> _ACTIVITY_:
Name each person that the field notes on Ponduru below identify by name.

> _DOCUMENT EXTRACT_:
********************
Field notes: Ponduru. 22nd-25th Jan 10
I had twenty chances to introduce my research question, and fumbled every time. I tried to be relevant and clear to the person answering my questions, but what do I know? So I tried different things each time. In any case Ponduru was emotional for many reasons. I have some reasonable understanding of the group there, and feel part of their journey to modern markets. I take most pride in the product that emerged out of there, almost in the first year; with some input from me, through training in natural dyes, and encouraging them to go back to using moga silk in their borders, and bringing the manager’s attention to their own old samples. I also have an unnerving experience that I make a joke of, of an old weaver looking for me, when I visited last time, after a gap of 5 years, in order to shake my hand and thank me. That did more than anything; I think to stop me from going back to Ponduru, in the last few years. Not that I need an excuse, I have found it increasingly difficult to ‘face’ the field, except to sort out problems in places where they don’t ‘know’ me and have no expectations.
This time, my visit had been preceded by field workers Ravindra and Srilakshmi to the weaver’s society, and to the weavers’ houses, in two streets of Ponduru. They had already communicated that we would be doing a study, and that I was doing a PhD on handloom. Whether because of that, or something I don’t still understand, this visit was much more peaceful for me, even though the situation of the weavers’ themselves was not that much better than before. The water and sanitation system has pretty much stayed the same too. This i think is the single biggest issue in any village. We walked around many houses, the manager Krishna Rao insisted on coming with us, he asked me why I wanted to do this; I told him that I had run out of ideas on how to work in DA, but that luckily the others in the organization still had some ideas for the next ten years, and that they were happy for me to find out what weavers were saying about directions for interventions for the next ten years. He was quiet when I asked him about his own plans for the society when he left, two years from now.
********************
> _STORED DATA_:
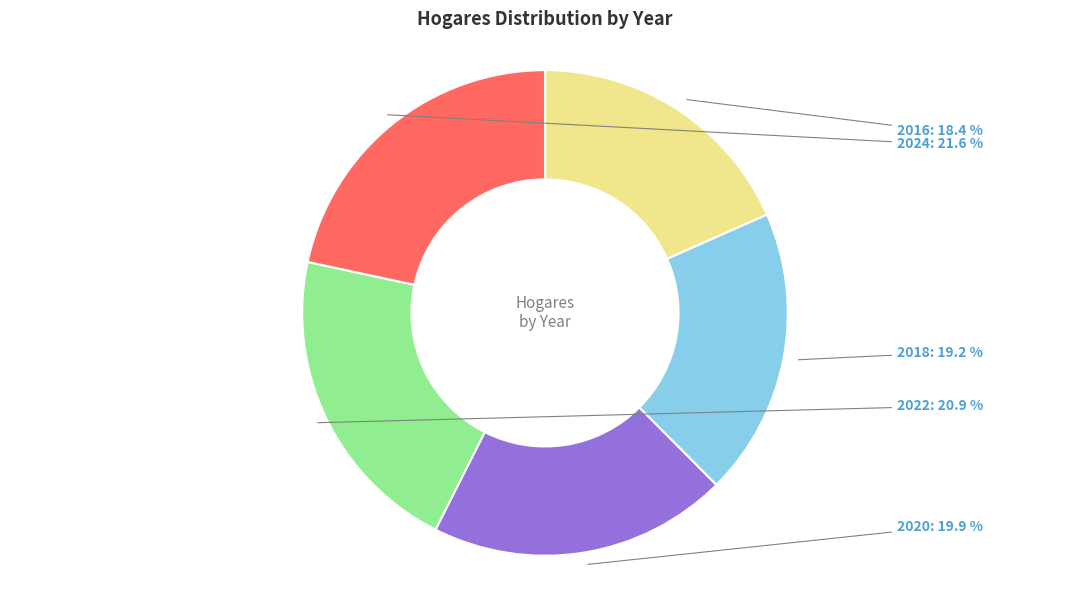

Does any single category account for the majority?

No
********************
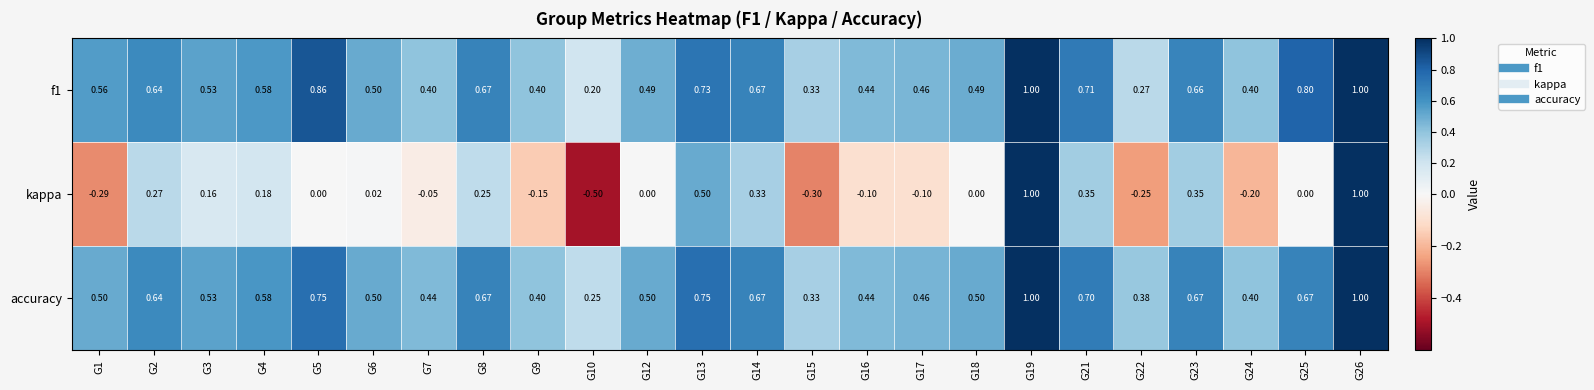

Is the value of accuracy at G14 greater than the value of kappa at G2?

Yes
********************
> _ANSWER_:
Ravindra, Srilakshmi, Krishna Rao